When identification or engagement fails, the immersive experience of reading the story will collapse for that reader.
2. It’s hard to sustain
Second-person is exhausting to maintain over long stretches.
It offers less flexibility than first- or third-person
Repetition of “you” can become noticeable or grating
Writers may struggle to vary sentence structure without awkwardness
As a result, second-person is often dismissed as a novelty.
3. It can feel coercive
Second-person tells the reader who they are, what they feel, and what they do:
You are afraid. You hesitate.
More than a few readers (and editors) bristle at this, feeling their agency overridden. If the emotional cues don’t align with the reader’s own instincts, the effect can feel artificial or manipulative.
4. It’s easy to do poorly
Second-person magnifies weaknesses.
Vague or generalized actions feel hollow
Overly prescriptive emotions feel false
The voice must be extremely precise
📕 When second-person works best:
The “you” is clearly defined (and is a version of the narrator, not the reader)

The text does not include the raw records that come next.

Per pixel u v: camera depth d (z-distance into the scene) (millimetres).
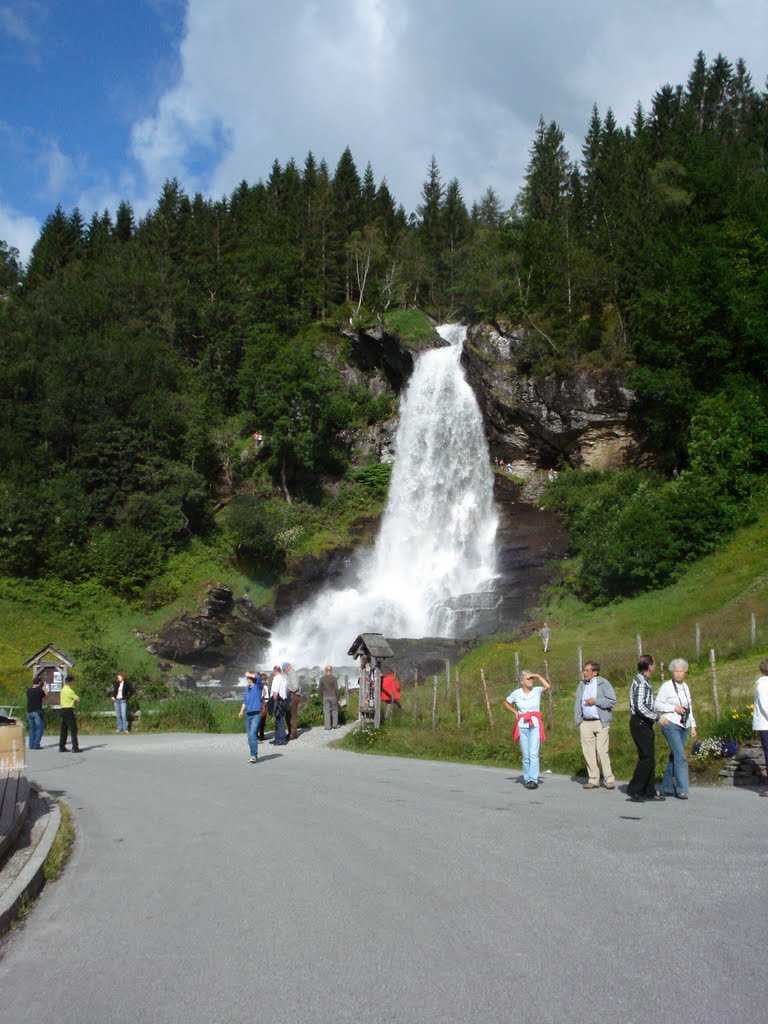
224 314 68062
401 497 58625
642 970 5402
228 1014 4961
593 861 8250
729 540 40656
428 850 8953
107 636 45156
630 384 50656
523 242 64938
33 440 57812
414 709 23516
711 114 90750
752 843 8945
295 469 59312
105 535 51219
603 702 13406
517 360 56594
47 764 18641
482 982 5285
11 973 5840
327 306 72125
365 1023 4750
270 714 23719
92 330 65438
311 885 7684
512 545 50031
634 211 60406
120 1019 4965
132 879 8211
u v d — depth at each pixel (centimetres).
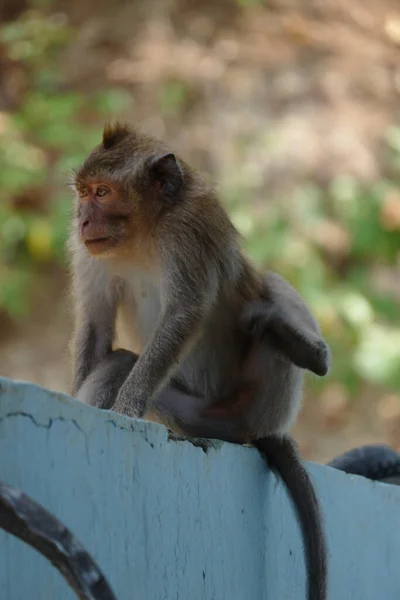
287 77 3441
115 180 1211
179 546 923
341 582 1269
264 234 3120
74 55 3488
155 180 1224
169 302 1207
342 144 3322
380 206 3238
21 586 685
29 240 3159
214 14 3591
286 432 1242
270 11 3625
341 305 3086
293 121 3350
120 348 1297
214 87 3412
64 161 3148
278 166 3272
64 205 3127
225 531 1030
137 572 841
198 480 975
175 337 1188
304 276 3081
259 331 1272
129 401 1150
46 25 3466
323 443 3231
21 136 3222
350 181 3269
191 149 3319
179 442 941
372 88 3478
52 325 3241
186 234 1217
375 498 1396
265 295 1316
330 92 3428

The emotional arc is specific, not generalized
If readers connect with a second-person narrator, the experience can feel affirming, but unbearable/insufferable if they don’t.
That extremity is probably why second-person endures—not as a default, but as a deliberate and risky artistic choice.



You are reading Christine's post on second person and it's convinced you not to use it!
p.s. You have me thinking about narrating something in 2nd person! Dare I try it for a novel?